Jo Keaney, director of finance and corporate services at St John Ambulance, delivered the closing keynote at Civil Society Media’s Charity Finance Summit last week, where she outlined the seven key themes which help to build a successful finance team:
- Mentor
- Develop and invest
- Tough decisions
- Build your team
- Business partner
- Reslience
- Have fun
Mentoring and development
Firstly she highlighted the importance of a good mentor, and said that early in her career she had had a boss who had “pushed me”.
“I felt he put his faith in me, and sometimes it didn’t work out,” she said, but, “he gave me a lot of belief and a lot of confidence”.
Following on from this she said it was also important to continue to develop in yourself and others.
‘Taking tough decisions’
Keaney said leaders also needed to know when to make tough decisions.
She described a time in her career where she had needed to tell the chief operating officer “that we were insolvent from a professional point of view”, which was a “horrible time” because it led to friends and colleagues having their jobs put at risk.

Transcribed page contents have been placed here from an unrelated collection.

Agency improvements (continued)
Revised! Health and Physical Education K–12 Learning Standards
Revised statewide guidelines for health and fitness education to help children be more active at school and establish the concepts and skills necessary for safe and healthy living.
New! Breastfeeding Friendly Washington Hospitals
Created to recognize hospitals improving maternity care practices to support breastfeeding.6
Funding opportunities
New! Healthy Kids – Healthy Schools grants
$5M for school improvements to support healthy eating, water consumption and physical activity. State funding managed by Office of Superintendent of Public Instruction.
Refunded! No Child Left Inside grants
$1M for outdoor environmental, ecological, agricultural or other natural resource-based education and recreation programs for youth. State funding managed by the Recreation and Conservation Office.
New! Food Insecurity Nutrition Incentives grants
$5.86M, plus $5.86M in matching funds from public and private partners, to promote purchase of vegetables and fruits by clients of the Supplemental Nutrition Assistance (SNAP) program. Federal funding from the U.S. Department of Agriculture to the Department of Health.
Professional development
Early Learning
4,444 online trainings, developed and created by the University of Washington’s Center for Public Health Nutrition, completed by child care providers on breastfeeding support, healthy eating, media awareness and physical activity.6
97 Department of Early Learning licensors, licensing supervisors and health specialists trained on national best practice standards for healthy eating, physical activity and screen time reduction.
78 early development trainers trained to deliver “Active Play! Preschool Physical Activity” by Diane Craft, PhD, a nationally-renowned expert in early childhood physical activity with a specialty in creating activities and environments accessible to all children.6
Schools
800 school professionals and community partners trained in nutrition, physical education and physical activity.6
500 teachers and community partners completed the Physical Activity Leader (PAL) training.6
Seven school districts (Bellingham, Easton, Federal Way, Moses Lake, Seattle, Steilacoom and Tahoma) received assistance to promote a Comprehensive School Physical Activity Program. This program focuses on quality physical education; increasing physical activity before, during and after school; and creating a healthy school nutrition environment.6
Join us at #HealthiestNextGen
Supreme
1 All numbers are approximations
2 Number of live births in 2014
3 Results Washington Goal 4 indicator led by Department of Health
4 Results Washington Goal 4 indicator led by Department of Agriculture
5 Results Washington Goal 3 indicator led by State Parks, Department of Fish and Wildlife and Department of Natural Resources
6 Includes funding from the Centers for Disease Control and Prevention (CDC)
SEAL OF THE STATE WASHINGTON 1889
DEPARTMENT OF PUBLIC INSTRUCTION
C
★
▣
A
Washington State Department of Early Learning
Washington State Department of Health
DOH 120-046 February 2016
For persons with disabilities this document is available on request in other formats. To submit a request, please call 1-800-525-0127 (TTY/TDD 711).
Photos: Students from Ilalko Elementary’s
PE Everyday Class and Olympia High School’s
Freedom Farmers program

But it meant the company was “able to get somebody to come in and help”, and the company was bought out of administration by a broadcaster.
Building your team
Keaney said that it is important to spend time “building your team” and to “get people who get where you’re coming from and stand by them”.

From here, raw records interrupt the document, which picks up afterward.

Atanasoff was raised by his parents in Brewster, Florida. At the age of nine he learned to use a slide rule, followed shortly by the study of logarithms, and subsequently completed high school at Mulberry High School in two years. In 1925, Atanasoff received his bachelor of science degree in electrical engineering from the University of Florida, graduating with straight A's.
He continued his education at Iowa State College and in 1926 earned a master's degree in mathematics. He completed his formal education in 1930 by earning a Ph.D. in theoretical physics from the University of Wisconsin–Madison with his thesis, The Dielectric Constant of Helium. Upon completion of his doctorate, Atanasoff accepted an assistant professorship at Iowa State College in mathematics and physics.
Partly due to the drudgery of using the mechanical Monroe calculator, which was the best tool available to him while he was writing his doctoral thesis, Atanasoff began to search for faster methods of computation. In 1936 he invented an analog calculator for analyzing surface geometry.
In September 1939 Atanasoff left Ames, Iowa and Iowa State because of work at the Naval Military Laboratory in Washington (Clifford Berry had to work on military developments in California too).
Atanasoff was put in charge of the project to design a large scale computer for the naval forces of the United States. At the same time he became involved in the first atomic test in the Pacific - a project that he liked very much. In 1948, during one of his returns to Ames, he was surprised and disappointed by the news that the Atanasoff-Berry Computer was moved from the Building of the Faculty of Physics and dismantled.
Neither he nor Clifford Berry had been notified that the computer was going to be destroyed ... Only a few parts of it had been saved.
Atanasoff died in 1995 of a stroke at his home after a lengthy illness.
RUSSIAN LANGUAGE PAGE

She explained that this had to be built on “trust and respect” and that this had to “go both ways”.
As well as building the finance team, she said that business partnering across the charity is “something I am really keen on”.
She went on to say that resilience is particularly important for a finance leader. At St John Ambulance, “we have got two boards, so sometimes there’s 28 people” to present results to.
In her spare time she volunteers as a tennis umpire and she says this experience is key to helping her resilience.
“It’s amazing how much confidence and strength I can get from that,” she said.
Finally she said it was important to “have fun”.
“If you don’t enjoy what you are doing then find something else,” she said.